6 Tips to Effectively Manage Your Business Budget
Much has been written about the importance of building a budget to manage the financial affairs of your business. And the premise of all that prose is correct: a budget is the most effective way to achieve your profit goals. But the assumption seems to be that once you have a budget, your work is done. It’s not.
When you have a budget, you have to know how to use it. Here’s a checklist of six basic ways you should be using your budget.
6 tips to manage a business budget
- Be smart. Consult your budget before you commit funds. It seems a logical assumption: You have to know what you’ve budgeted to spend before you make a spending decision. But a lot of businesses don’t do this. Look first, then commit.
- Be open. Honesty about your budget is a perfectly legitimate response to a vendor that demands a price you consider excessive. If you can’t spend more than is in your budget, tell the vendor.

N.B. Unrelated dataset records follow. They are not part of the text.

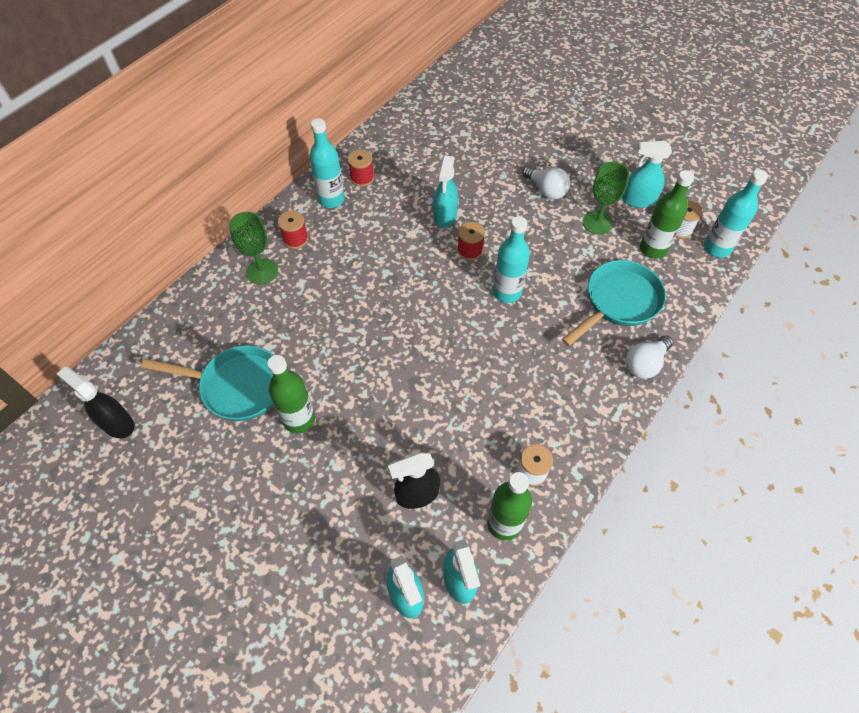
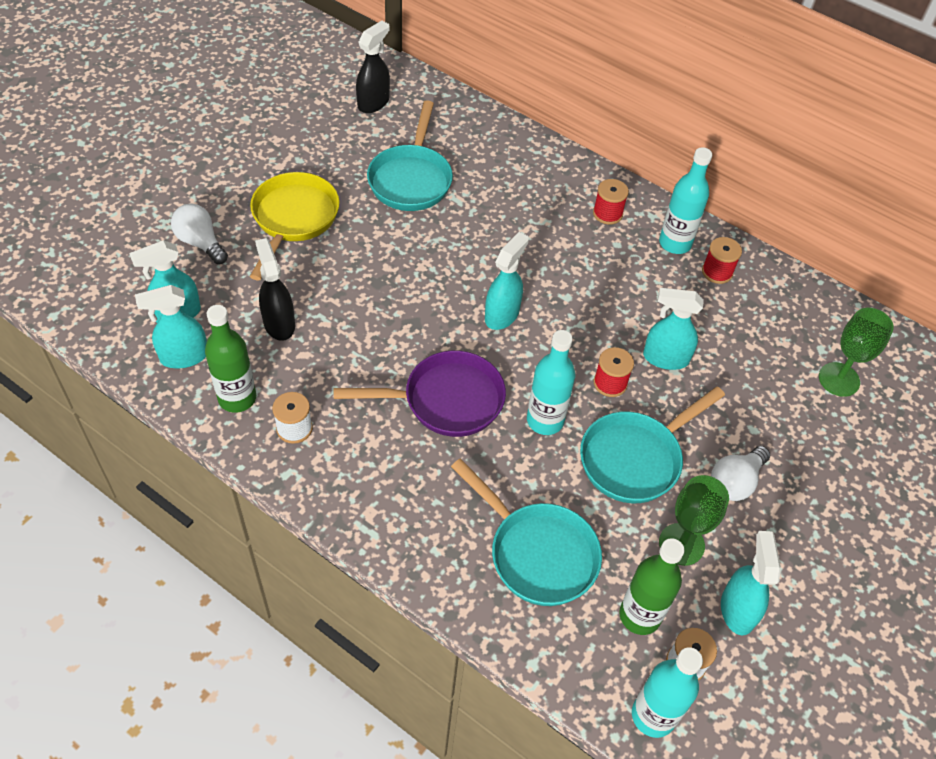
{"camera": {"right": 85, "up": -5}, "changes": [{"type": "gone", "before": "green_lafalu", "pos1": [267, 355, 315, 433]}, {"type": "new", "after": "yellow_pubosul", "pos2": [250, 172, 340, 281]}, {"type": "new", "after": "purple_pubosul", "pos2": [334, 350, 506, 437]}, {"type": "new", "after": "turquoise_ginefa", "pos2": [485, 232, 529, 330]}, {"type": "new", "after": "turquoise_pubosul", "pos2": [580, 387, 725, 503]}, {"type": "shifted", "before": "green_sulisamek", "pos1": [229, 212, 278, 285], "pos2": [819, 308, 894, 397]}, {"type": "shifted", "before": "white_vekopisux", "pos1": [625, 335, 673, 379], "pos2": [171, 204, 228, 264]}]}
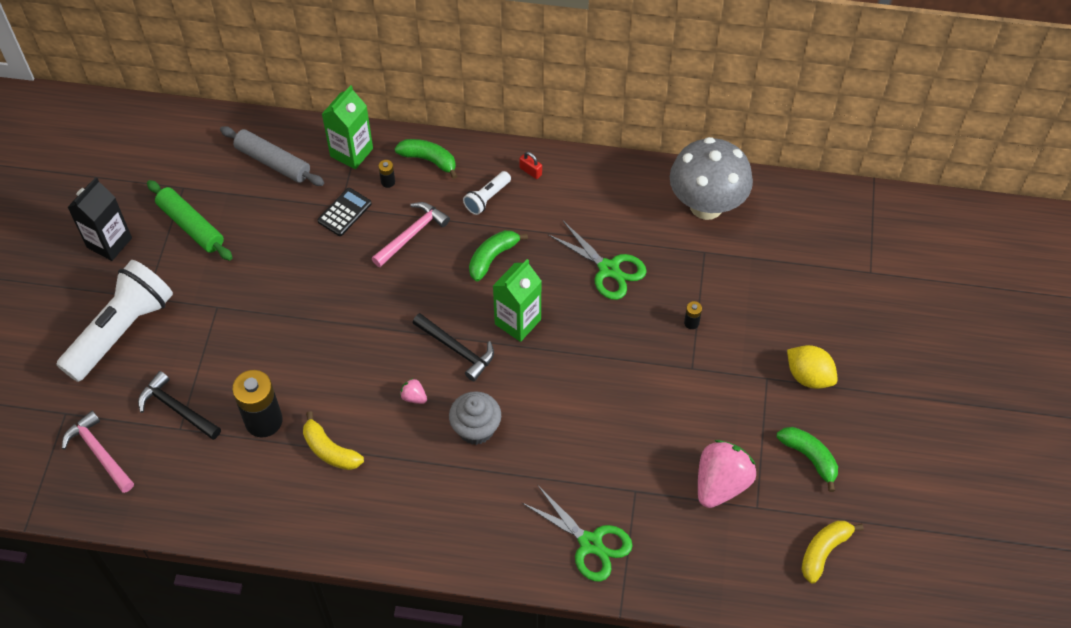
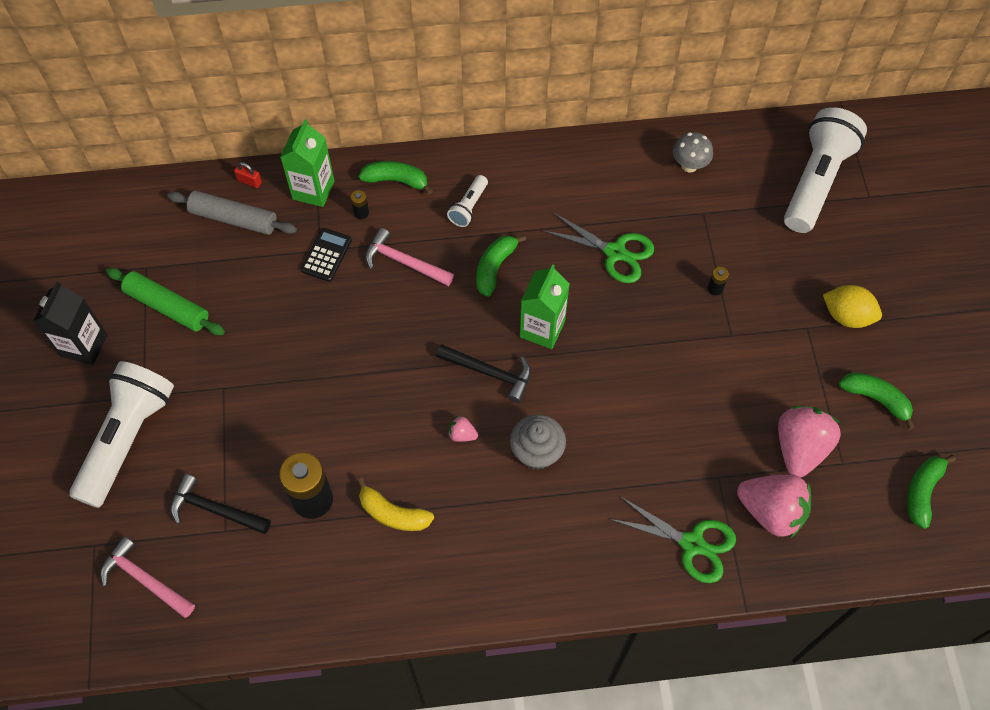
{"camera": {"right": -15, "up": 5}, "changes": [{"type": "new", "after": "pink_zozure", "pos2": [737, 475, 811, 538]}, {"type": "new", "after": "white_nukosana", "pos2": [784, 107, 867, 233]}, {"type": "shifted", "before": "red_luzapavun", "pos1": [519, 152, 542, 179], "pos2": [234, 162, 262, 188]}, {"type": "repainted", "before": "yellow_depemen", "after": "green_depemen", "pos1": [801, 521, 864, 583], "pos2": [907, 455, 956, 529]}, {"type": "rotated", "before": "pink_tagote", "pos1": [372, 202, 450, 267], "pos2": [365, 228, 454, 286], "turn": -90}, {"type": "scaled", "before": "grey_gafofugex", "pos1": [670, 137, 753, 220], "pos2": [673, 132, 713, 172], "scale": 0.48}]}
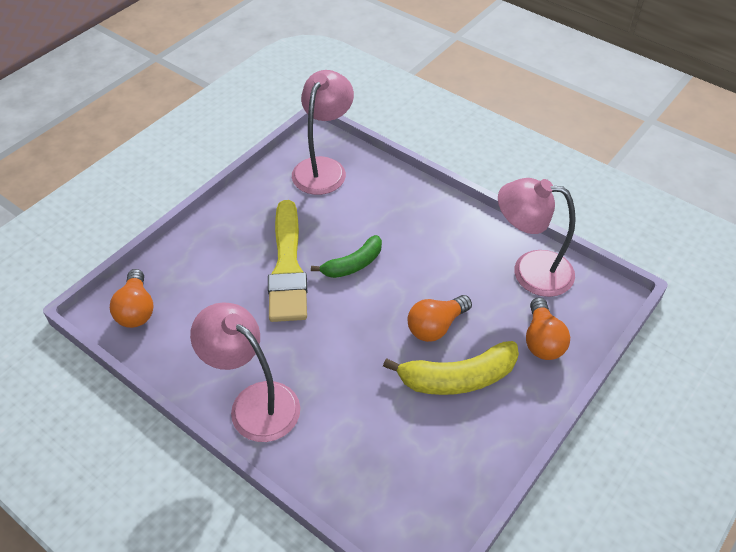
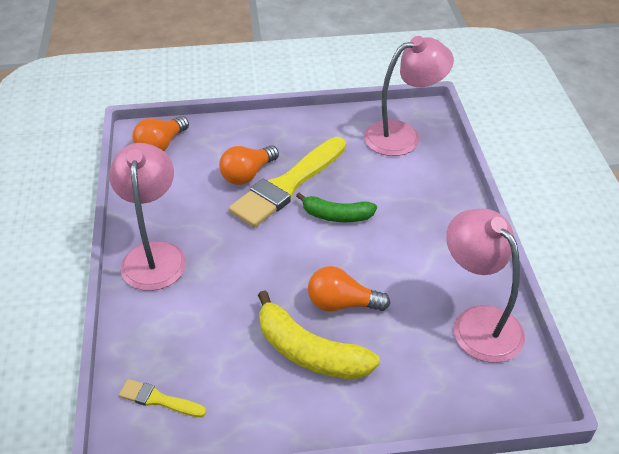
{"camera": {"right": 45, "up": -5}, "changes": [{"type": "new", "after": "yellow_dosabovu", "pos2": [119, 379, 207, 417]}, {"type": "shifted", "before": "orange_vekopisux", "pos1": [526, 297, 570, 360], "pos2": [219, 145, 279, 185]}]}
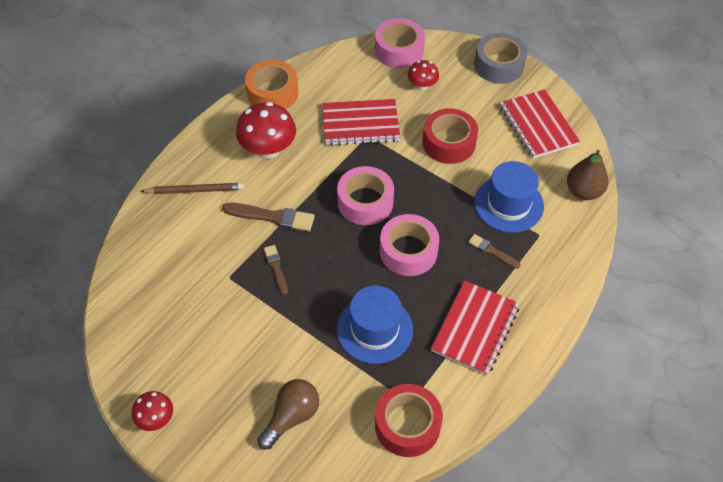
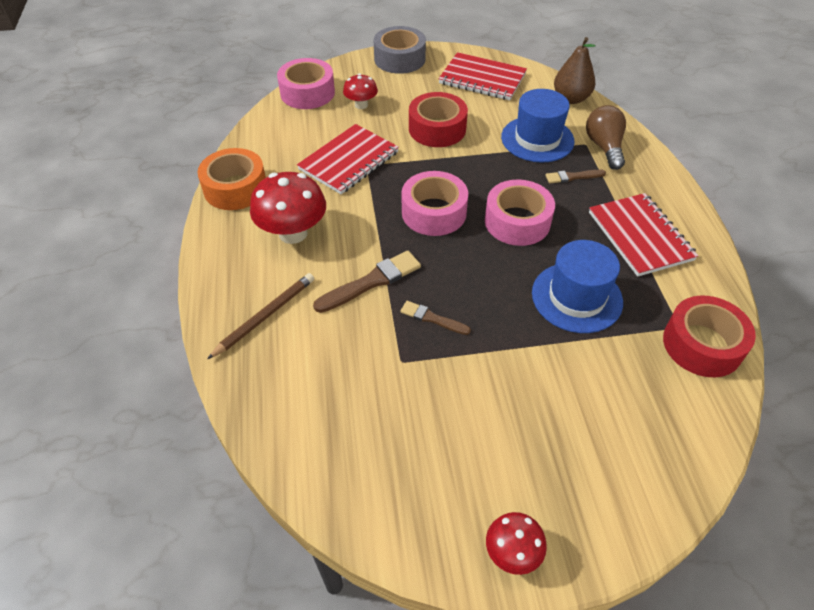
{"camera": {"right": -45, "up": -5}, "changes": [{"type": "shifted", "before": "brown_vekopisux", "pos1": [257, 379, 319, 449], "pos2": [586, 105, 626, 170]}]}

This isn’t indiscreet. And the vendor may want the sale enough to meet your constraints.
- Be balanced. If you absolutely have to spend money for something that’s not in your budget, remove or postpone an equal amount of money elsewhere in your budget. This is called a trade-off. Spend a little more here, a little less there, and make things balance at the bottom. Very rarely does every dollar have to be spent the way you originally planned.
- Be frugal. If revenue doesn’t develop as you planned, underspend accordingly. In the end, your budget is about the bottom line. And if revenue is less than you thought it would be, you likely don’t need to spend as much to support those nonexistent revenue streams. So figure out what money was designated to support the revenue that didn’t come in—and don’t spend that money.
- Be timely. Scheduling is not trivial. Don’t spend ahead of time. If you must spend before you planned to do so, postpone something else in the same time period until you can catch up. This is another trade-off.
- Be tough. “Oops!” is not a good excuse for overspending. If you inadvertently overspend, drop something else that’s in your budget—or at least defer it until you can make up the difference. This is another form of trade-off, best avoided by referring to the first step in this list.
A shared responsibility
Most CEOs would agree that these steps make a company budget more effective; that is, most CEOs of companies that actually have budgets, which is not most companies. Most CEOs will also say their managers should do a better job of budgeting. Some might say these CEOs should do a better job of training their managers. Me? I’m just sayin’.